LSU, of course can’t promote (honor) a recruit unless he has already signed with the school.
So the billboard brigade will have no effect on Ed Orgeron’s first signing class.
But recruiting unfortunately never really stops, and the real message on these things could be to the future swiftest and strongest, something along the lines of, you know, “Come be a Tiger: This Could be You Up Here in Lights …”
Yet to be determined is the trade-off.
For instance, how much will these fancy billboards set back the tricky de-programming process?
It doesn’t get nearly the social media play that the recruiting courtship does, but any coach will tell you that for the overall good of the program the recruiting de-programming is a critical part of the “process.”
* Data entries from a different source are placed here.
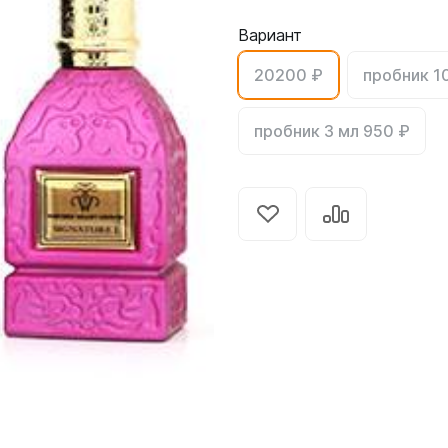
Вариант
20200 ₽
пробник 1
пробник 3 мл 950 ₽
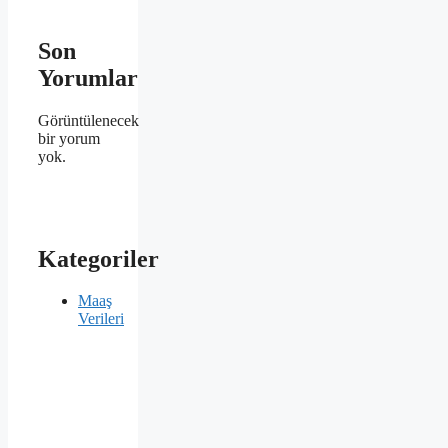
Son
Yorumlar
Görüntülenecek
bir yorum
yok.
Kategoriler
Maaş
Verileri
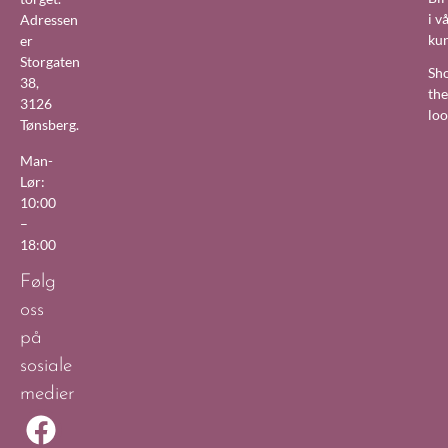
i v
Adressen
ku
er
Storgaten
Sh
38,
the
3126
lo
Tønsberg.
Man-
Lør:
10:00
–
18:00
Følg
oss
på
sosiale
medier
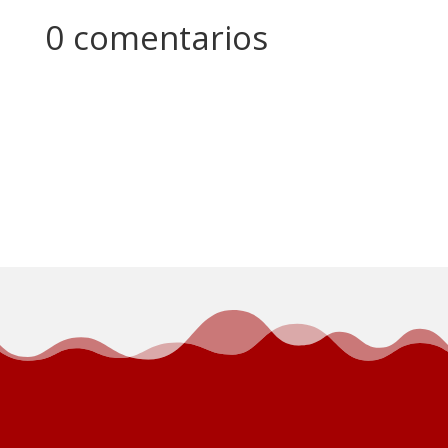
0 comentarios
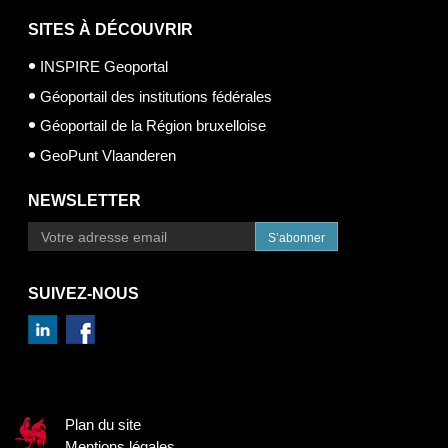
SITES À DÉCOUVRIR
INSPIRE Geoportal
Géoportail des institutions fédérales
Géoportail de la Région bruxelloise
GeoPunt Vlaanderen
NEWSLETTER
S’abonner
SUIVEZ-NOUS
Plan du site
Mentions légales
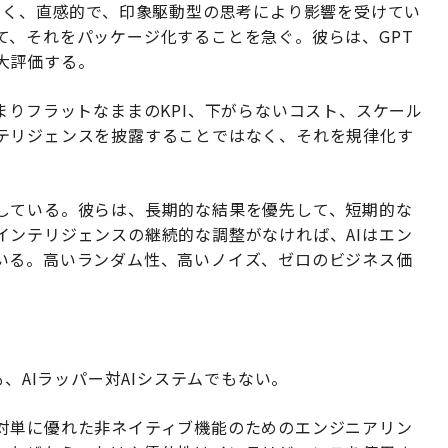
速く、直感的で、印象駆動型の思考により影響を受けてい
て、それをパッケージ化することを急ぐ。彼らは、GPT
大評価する。
まりフラットなままのKPI、下がらないコスト、スケール
テリジェンスを披露することではなく、それを規律化す
している。彼らは、長期的な結果を優先して、短期的な
インテリジェンスの継続的な調整がなければ、AIはエン
いる。高いランダム性、高いノイズ、ゼロのビジネス価
も、AIラッパー対AIシステムでもない。
対単に優れた非ネイティブ機能のためのエンジニアリン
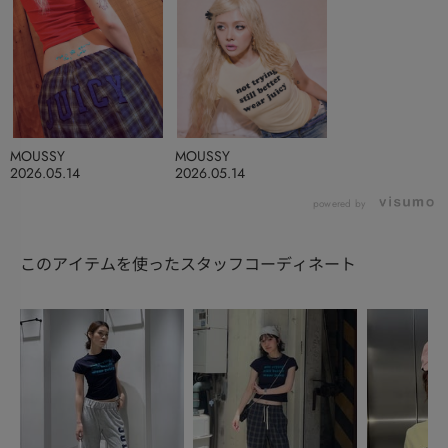
MOUSSY
MOUSSY
2026.05.14
2026.05.14
powered by
このアイテムを使ったスタッフコーディネート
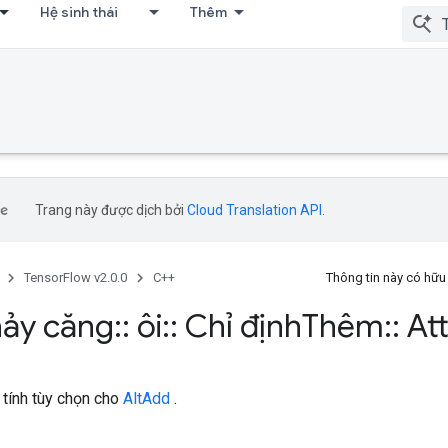
Hệ sinh thái
Thêm
Trang này được dịch bởi
Cloud Translation API
.
TensorFlow v2.0.0
C++
Thông tin này có hữ
ảy căng
::
ôi
::
Chỉ định
Thêm
::
Att
 tính tùy chọn cho
AltAdd
.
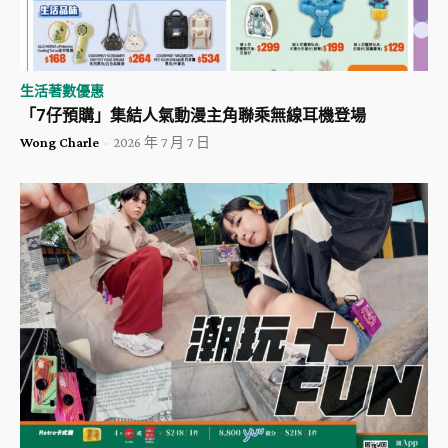
生活著數優惠
「7仔預購」集結人氣動漫主角聯乘無線耳機登場
Wong Charle
-
2026 年 7 月 7 日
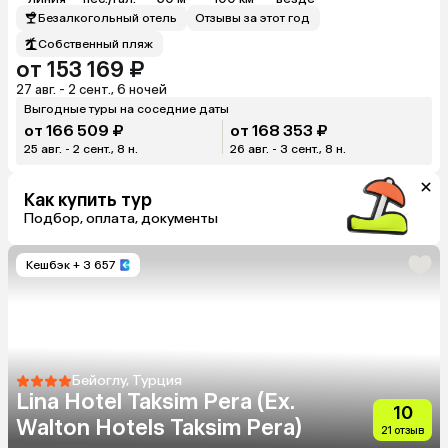
Безалкогольный отель
Отзывы за этот год
Собственный пляж
от 153 169 ₽
27 авг. - 2 сент., 6 ночей
Выгодные туры на соседние даты
от 166 509 ₽
от 168 353 ₽
25 авг. - 2 сент., 8 н.
26 авг. - 3 сент., 8 н.
Как купить тур
Подбор, оплата, документы
Кешбэк
+ 3 657
Бейоглу, Турция
Lina Hotel Taksim Pera (Ex.
10
Walton Hotels Taksim Pera)
21 отзыв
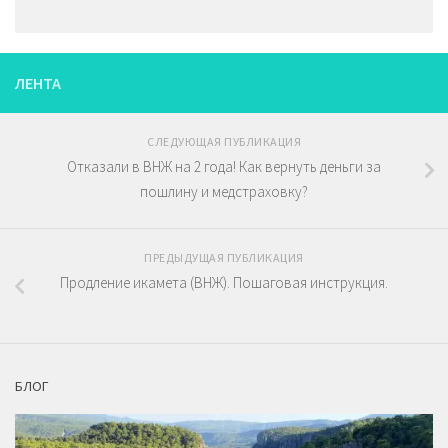
ЛЕНТА
СЛЕДУЮЩАЯ ПУБЛИКАЦИЯ
Отказали в ВНЖ на 2 года! Как вернуть деньги за
пошлину и медстраховку?
ПРЕДЫДУЩАЯ ПУБЛИКАЦИЯ
Продление икамета (ВНЖ). Пошаговая инструкция.
БЛОГ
Coaching staffs spend almost as much energy letting the young studs know that, for all the bouquets and love letters sent their way over the last year to 18 months, they ain’t really all that, that the university does not revolve them and that at some point they are going to have to find a suitable role on what is known as a “team.” It might even be a role devoid of much glamour, with very little kissing up to.
By the time they’ve been pampered and fawned over for the better part of their high school careers — with insinuations that their choice of higher education is matter of grave, national security — it’s never too early to begin this reality check. The congratulatory billboards could set the process back a month or two.
It’s a gamble LSU is apparently willing to take, as that recruiting belly never quite gets filled up.
Meanwhile, college coaches are suggesting a semi-remedy — an early signing period in December to go along with the traditional first Wednesday in February.
The main flaw in the plan is that it is the coaches who are behind it — so you really have to wonder whose interests figure to benefit the most.
The proposal, which is expected to pass easily, is being dollied up as a way for the poor kids to get the whole thing over with, to get on with their lives and look forward to that billboard around the corner.
Maybe.
Certainly, polite society would be spared at least some of the January torture of figuring which kid will one-up the now-stale routine of choosing between three ball caps in front of him as the world waits with bated breath. Stay tuned today. Last year a kid jumped out of an airplane to announce he was going to Ole Miss. Fortunately the parachute opened (since that was the canvas to reveal his choice).
Mainly, though, coaches (and this could be self-serving) could end the process without worry of Cross-State U. “flipping” their prize recruit away from his “soft-oral” commitment.
The flaw in the traditional oral commitment — a media creation with no official standing in the NCAA — is that it isn’t worth the paper it isn’t written on.
A December signing day would presumably involve official documents and binding signatures.
That’s good if the recruit really wants to be done with the hassle (frankly, many seem to enjoy the attention).
But it’s also two months earlier that a 17-year-old could make a decision from which he can’t change his mind the next day, as 17-year-old kids are wont to do.
It’s hard to sum that up on a billboard.